SuaraIndo.Id – Kasus dugaan penipuan yang menyeret mantan anggota DPRD Provinsi Sumatera Selatan sekaligus ketua salah satu Partai Politik di OKU Timur berinsial AS bersama SBS, laporannya terus bergulir.
Sedikitnya empat laporan resmi terkait kasus tersebut telah masuk ke Polda Sumsel dan Polres OKU Timur dengan total kerugian hingga miliaran rupiah lebih.
Kuasa hukum para korban dari SHS Law Firm, Septiani, SH mengungkapkan, bahwa tiga dari empat laporan di Polda Sumsel terkait dugaan penipuan bisnis beras senilai Rp 900 juta.
“Ini bukan sekadar tuduhan. Bukti transaksi, pengiriman barang, hingga percakapan yang menunjukkan adanya niat mengelabui sudah kami serahkan ke penyidik. Bahkan, Rabu (13/8/2025) kemarin, korban dan saksi sudah diperiksa,” tegas Septiani dalam rilisnya, pada Kamis (14/8/2025).
Menurut Septiani, bahwa proses di Polda berjalan sesuai prosedur, meski pihaknya tetap akan mengawal agar proses hukum kasus ini tidak mandek dan jalan di tempat saja.
“Kami percaya Polda Sumsel mampu bersikap profesional. Namun, kasus sebesar ini harus diproses secara serius, apalagi pelapor bukan satu atau dua orang, melainkan sudah banyak korban,” ujarnya.
Berbeda dengan kasus di Polda, laporan yang diajukan ke Polres OKU Timur atas nama pengusaha Heriyanto memiliki nilai kerugian yang jauh lebih besar, yakni sekitar Rp 1,8 miliar lebih. Kasus ini menjadi perhatian khusus karena nilai kerugiannya sendiri sudah melebihi gabungan tiga laporan di Polda.
Tim kuasa hukum yang terdiri dari Septiani, S.H.; Muhamad Khoiry Lizani, S.H.; Sri Agria Sekar Retno, S.H.; dan Sandi Kurniawan, S.H., telah bertemu Kanit Pidum Satreskrim Polres OKU Timur, AKP Sudono, Kamis (14/8/2025), untuk mengonfirmasi perkembangan penyelidikan dan memastikan arah penanganan kasus.
Dalam rilisnya, tim kuasa hukum menerangkan jika dalam pertemuan itu, Kanit Pidum menyampaikan pandangan awal perkara tersebut merupakan ranah perdata dan bukan pidana.
Pandangan tersebut langsung mendapatkan bantahan keras dari seluruh anggota tim kuasa hukum korban.
Menurut Muhamad Khoiry Lizani, S.H, jika dilihat dari konstruksi hukumnya, kasus ini jauh dari sengketa kontrak biasa.
“Bukti yang ada menunjukkan pola yang sama: membangun kepercayaan lewat pembayaran awal, lalu berhenti membayar ketika barang dalam jumlah besar dikirim.
Bahkan sampai menyerahkan cek kosong yang tidak bisa dicairkan.

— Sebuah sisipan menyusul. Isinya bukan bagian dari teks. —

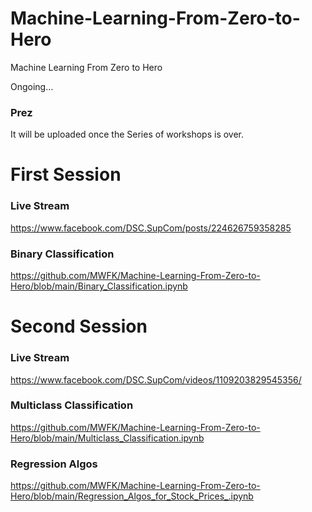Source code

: # Machine-Learning-From-Zero-to-Hero
Machine Learning From Zero to Hero

Ongoing...

### Prez
It will be uploaded once the Series of workshops is over.


# First Session

### Live Stream
https://www.facebook.com/DSC.SupCom/posts/224626759358285

### Binary Classification
https://github.com/MWFK/Machine-Learning-From-Zero-to-Hero/blob/main/Binary_Classification.ipynb


# Second Session

### Live Stream
https://www.facebook.com/DSC.SupCom/videos/1109203829545356/

### Multiclass Classification
https://github.com/MWFK/Machine-Learning-From-Zero-to-Hero/blob/main/Multiclass_Classification.ipynb

### Regression Algos
https://github.com/MWFK/Machine-Learning-From-Zero-to-Hero/blob/main/Regression_Algos_for_Stock_Prices_.ipynb



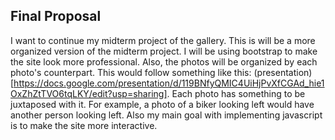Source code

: ## Final Proposal

I want to continue my midterm project of the gallery.
This is will be a more organized version of the midterm project.
I will be using bootstrap to make the site look more professional.
Also, the photos will be organized by each photo's counterpart. This 
would follow something like this: 
(presentation)[https://docs.google.com/presentation/d/119BNfyQMIC4UiHjPvXfCGAd_hie1OxZhZtTVO6tqLKY/edit?usp=sharing].
Each photo has something to be juxtaposed with it. For example, a photo of a biker 
looking left would have another person looking left. Also my main 
goal with implementing javascript is to make the site more interactive.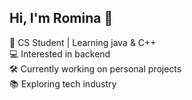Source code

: ## Hi, I'm Romina 🌟

🧠 CS Student | Learning java & C++ <br/>
💻 Interested in backend <br/>
🛠 Currently working on personal projects <br/>
📚 Exploring tech industry <br/>
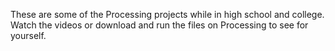 These are some of the Processing projects while in high school and college. Watch the videos or download and run the files on Processing to see for yourself.
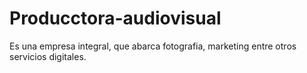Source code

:# Producctora-audiovisual
Es una empresa integral, que abarca fotografia, marketing entre otros servicios digitales.
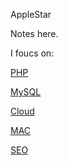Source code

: AppleStar

Notes here.

I foucs on:

[PHP](/PHP)

[MySQL](/MySQL)

[Cloud](/Cloud)

[MAC](/MAC)

[SEO](/SEO)
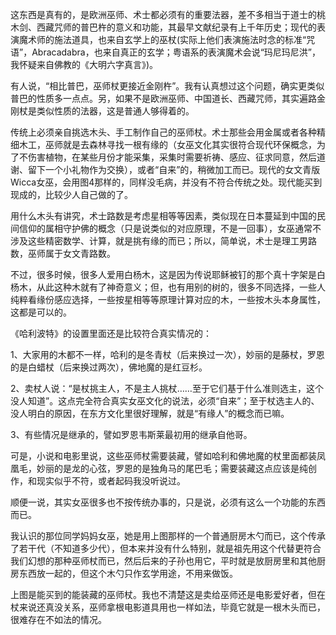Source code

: 

这东西是真有的，是欧洲巫师、术士都必须有的重要法器，差不多相当于道士的桃木剑、西藏咒师的普巴杵的意义和功能，其最早文献纪录有上千年历史；现代的表演魔术师的施法道具，也来自玄学上的巫杖(实际上他们表演施法时念的标准“咒语”，Abracadabra，也来自真正的玄学；粤语系的表演魔术会说“玛尼玛尼洪”，我怀疑来自佛教的《大明六字真言》)。

有人说，“相比普巴，巫师杖更接近金刚杵”。我有认真想过这个问题，确实更类似普巴的性质多一点点。另，如果不是欧洲巫师、中国道长、西藏咒师，其实遍路金刚杖是类似性质的法器，这是普通人够得着的。

传统上必须亲自挑选木头、手工制作自己的巫师杖。术士那些会用金属或者各种精细木工，巫师就是去森林寻找一根有缘的（女巫文化其实很符合现代环保概念，为了不伤害植物，在某些月份才能采集，采集时需要祈祷、感应、征求同意，然后道谢、留下一个小礼物作为交换），或者“自来”的，稍微加工而已。现代的女文青版Wicca女巫，会用图4那样的，同样没毛病，并没有不符合传统之处。现代能买到现成的，比较少人自己做的了。

用什么木头有讲究，术士路数是考虑星相等等因素，类似现在日本蔓延到中国的民间信仰的属相守护佛的概念（只是说类似的对应原理，不是一回事），女巫通常不涉及这些精密数学、计算，就是挑有缘的而已；所以，简单说，术士是理工男路数，巫师属于女文青路数。

不过，很多时候，很多人爱用白杨木，这是因为传说耶稣被钉的那个真十字架是白杨木，从此这种木就有了神奇意义；但，也有用别的树的，很多不同选择，一些人纯粹看缘份感应选择，一些按星相等等原理计算对应的木，一些按木头本身属性，这都是可以的。

《哈利波特》的设置里面还是比较符合真实情况的：

1、大家用的木都不一样，哈利的是冬青杖（后来换过一次），妙丽的是藤杖，罗恩的是白蜡杖（后来换过两次），佛地魔的是红豆杉。

2、卖杖人说：“是杖挑主人，不是主人挑杖……至于它们基于什么准则选主，这个没人知道”。这点完全符合真实女巫文化的说法，必须“自来”；至于杖选主人的、没人明白的原因，在东方文化里很好理解，就是“有缘人”的概念而已嘛。

3、有些情况是继承的，譬如罗恩韦斯莱最初用的继承自他哥。

可是，小说和电影里说，这些巫师杖需要装藏，譬如哈利和佛地魔的杖里面都装凤凰毛，妙丽的是龙的心弦，罗恩的是独角马的尾巴毛；需要装藏这点应该是纯创作，和现实似乎不符，或者起码我没听说过。

顺便一说，其实女巫很多也不按传统办事的，只是说，必须有这么一个功能的东西而已。

我认识的那位同学妈妈女巫，她是用上图那样的一个普通厨房木勺而已，这个传承了若干代（不知道多少代），但本来并没有什么特别，就是祖先用这个代替更符合我们幻想的那种巫师杖而已，然后后来的子孙也用它，平时就是放厨房里和其他厨房东西放一起的，但这个木勺只作玄学用途，不用来做饭。

上图是能买到的能装藏的巫师杖。我也不清楚这是卖给巫师还是电影爱好者，但在杖来说还真没关系，巫师拿根电影道具用也一样如法，毕竟它就是一根木头而已，很难存在不如法的情况。
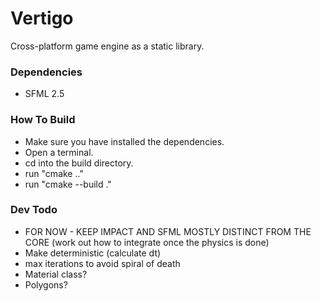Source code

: # Vertigo
Cross-platform game engine as a static library.

### Dependencies
 - SFML 2.5

### How To Build
 - Make sure you have installed the dependencies.
 - Open a terminal.
 - cd into the build directory.
 - run "cmake .."
 - run "cmake --build ."

### Dev Todo
 - FOR NOW - KEEP IMPACT AND SFML MOSTLY DISTINCT FROM THE CORE (work out how to integrate once the physics is done)
 - Make deterministic (calculate dt)
 - max iterations to avoid spiral of death
 - Material class?
 - Polygons?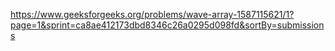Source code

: https://www.geeksforgeeks.org/problems/wave-array-1587115621/1?page=1&sprint=ca8ae412173dbd8346c26a0295d098fd&sortBy=submissions
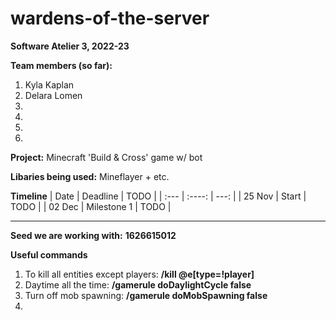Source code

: # wardens-of-the-server

__Software Atelier 3, 2022-23__

__Team members (so far):__
1. Kyla Kaplan
2. Delara Lomen
3.
4.
5.
6. 

__Project:__
Minecraft 'Build & Cross' game w/ bot

__Libaries being used:__
Mineflayer + etc.


__Timeline__
| Date        | Deadline    | TODO          |
| :---        |    :----:   |          ---: |
| 25 Nov      | Start       | TODO          |
| 02 Dec      | Milestone 1 | TODO          |

________________________________________________________

__Seed we are working with:__
__1626615012__

__Useful commands__

1. To kill all entities except players:
    __/kill @e[type=!player]__
2. Daytime all the time:
    __/gamerule doDaylightCycle false__
3. Turn off mob spawning:
    __/gamerule doMobSpawning false__
4. 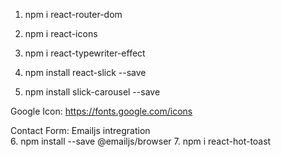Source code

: 
1. npm i react-router-dom
2. npm i react-icons
3. npm i react-typewriter-effect

4. npm install react-slick --save
5. npm install slick-carousel --save

Google Icon: https://fonts.google.com/icons

Contact Form: Emailjs intregration  
6. npm install --save @emailjs/browser 
7. npm i react-hot-toast




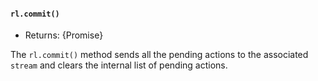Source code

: #### `rl.commit()`

<!-- YAML
added: v17.0.0
-->

* Returns: {Promise}

The `rl.commit()` method sends all the pending actions to the associated
`stream` and clears the internal list of pending actions.
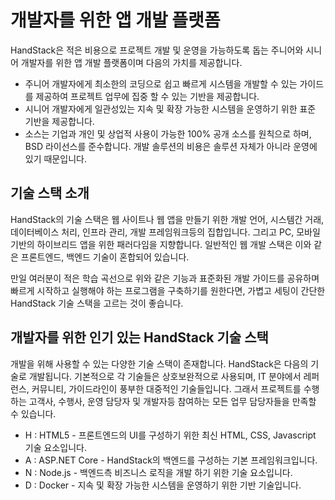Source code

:# 개발자를 위한 앱 개발 플랫폼

HandStack은 적은 비용으로 프로젝트 개발 및 운영을 가능하도록 돕는 주니어와 시니어 개발자를 위한 앱 개발 플랫폼이며 다음의 가치를 제공합니다.

* 주니어 개발자에게 최소한의 코딩으로 쉽고 빠르게 시스템을 개발할 수 있는 가이드를 제공하여 프로젝트 업무에 집중 할 수 있는 기반을 제공합니다.
* 시니어 개발자에게 일관성있는 지속 및 확장 가능한 시스템을 운영하기 위한 표준 기반을 제공합니다.
* 소스는 기업과 개인 및 상업적 사용이 가능한 100% 공개 소스를 원칙으로 하며, BSD 라이선스를 준수합니다. 개발 솔루션의 비용은 솔루션 자체가 아니라 운영에 있기 때문입니다.

## 기술 스택 소개

HandStack의 기술 스택은 웹 사이트나 웹 앱을 만들기 위한 개발 언어, 시스템간 거래, 데이터베이스 처리, 인프라 관리, 개발 프레임워크등의 집합입니다. 그리고 PC, 모바일 기반의 하이브리드 앱을 위한 패러다임을 지향합니다. 일반적인 웹 개발 스택은 이와 같은 프론트엔드, 백엔드 기술이 혼합되어 있습니다.

만일 여러분이 적은 학습 곡선으로 위와 같은 기능과 표준화된 개발 가이드를 공유하며 빠르게 시작하고 실행해야 하는 프로그램을 구축하기를 원한다면, 가볍고 세팅이 간단한 HandStack 기술 스택을 고르는 것이 좋습니다.

## 개발자를 위한 인기 있는 HandStack 기술 스택

개발을 위해 사용할 수 있는 다양한 기술 스택이 존재합니다. HandStack은 다음의 기술로 개발됩니다. 기본적으로 각 기술들은 상호보완적으로 사용되며, IT 분야에서 레퍼런스, 커뮤니티, 가이드라인이 풍부한 대중적인 기술들입니다. 그래서 프로젝트를 수행하는 고객사, 수행사, 운영 담당자 및 개발자등 참여하는 모든 업무 담당자들을 만족할 수 있습니다.

* H : HTML5 - 프론트엔드의 UI를 구성하기 위한 최신 HTML, CSS, Javascript 기술 요소입니다.
* A : ASP.NET Core - HandStack의 백엔드를 구성하는 기본 프레임워크입니다.
* N : Node.js - 백엔드측 비즈니스 로직을 개발 하기 위한 기술 요소입니다.
* D : Docker - 지속 및 확장 가능한 시스템을 운영하기 위한 기반 기술입니다.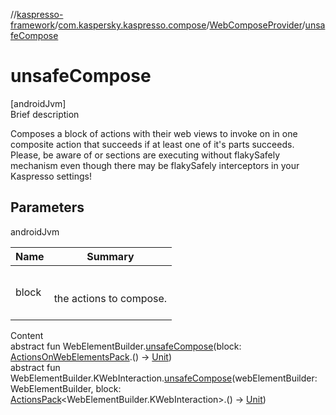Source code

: //[kaspresso-framework](../../index.md)/[com.kaspersky.kaspresso.compose](../index.md)/[WebComposeProvider](index.md)/[unsafeCompose](unsafe-compose.md)



# unsafeCompose  
[androidJvm]  
Brief description  


Composes a block of actions with their web views to invoke on in one composite action that succeeds if at least one of it's parts succeeds. Please, be aware of or sections are executing without flakySafely mechanism     even though there may be flakySafely interceptors in your Kaspresso settings!



## Parameters  
  
androidJvm  
  
|  Name|  Summary| 
|---|---|
| block| <br><br>the actions to compose.<br><br>
  
  
Content  
abstract fun WebElementBuilder.[unsafeCompose](unsafe-compose.md)(block: [ActionsOnWebElementsPack](../../com.kaspersky.kaspresso.compose.pack/-actions-on-web-elements-pack/index.md).() -> [Unit](https://kotlinlang.org/api/latest/jvm/stdlib/kotlin/-unit/index.html))  
abstract fun WebElementBuilder.KWebInteraction.[unsafeCompose](unsafe-compose.md)(webElementBuilder: WebElementBuilder, block: [ActionsPack](../../com.kaspersky.kaspresso.compose.pack/-actions-pack/index.md)<WebElementBuilder.KWebInteraction>.() -> [Unit](https://kotlinlang.org/api/latest/jvm/stdlib/kotlin/-unit/index.html))  



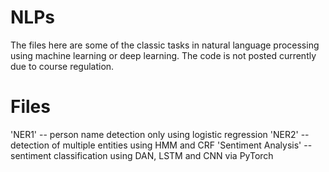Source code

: # NLPs

The files here are some of the classic tasks in natural language processing using machine learning or deep learning. The code is not posted currently due to course regulation.

# Files
'NER1' -- person name detection only using logistic regression
'NER2' -- detection of multiple entities using HMM and CRF
'Sentiment Analysis' -- sentiment classification using DAN, LSTM and CNN via PyTorch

Dalam hukum pidana, ini masuk unsur penipuan Pasal 378 KUHP dan penggelapan Pasal 372 KUHP,” tegas Khoiry.
Khoiry menambahkan, alasan menggeser perkara ini ke ranah perdata kerap digunakan sebagai tameng oleh pelaku penipuan untuk menghindari jerat hukum pidana.
“Kami tidak akan membiarkan narasi ini berkembang. Kalau bukti niat jahat sudah ada sejak awal transaksi, ini jelas bukan perdata,” ujarnya.
Senada dikatakan Sri Agria Sekar Retno, S.H. Dia mengungkapkan, aspek kerugian yang dialami korban bukan hanya kerugian materil yang jumlahnya besar, bahkan kerugian imateril merusak mentalitas kliennya.
Dia mengingatkan, seiring munculnya lima laporan resmi ini, desakan publik terhadap penegakan hukum semakin kuat.
Banyak pihak menilai bahwa jika aparat gagal memproses kasus ini secara pidana, kepercayaan masyarakat terhadap institusi hukum akan kembali terkikis.
Hingga berita ini diturunkan, proses penyelidikan di Polda Sumsel dan Polres OKU Timur masih berjalan.
Kuasa hukum korban, Sri Agria menerangkan tim kuasa hukum telah menyiapkan berkas tambahan untuk memperkuat laporan, termasuk bukti aliran uang, kwitansi, rekaman percakapan, dan dokumen pengiriman barang
“Kami tidak ingin kasus ini berlarut-larut. Semua bukti sudah jelas, tinggal kemauan aparat untuk memprosesnya,” tegas Sri Agria.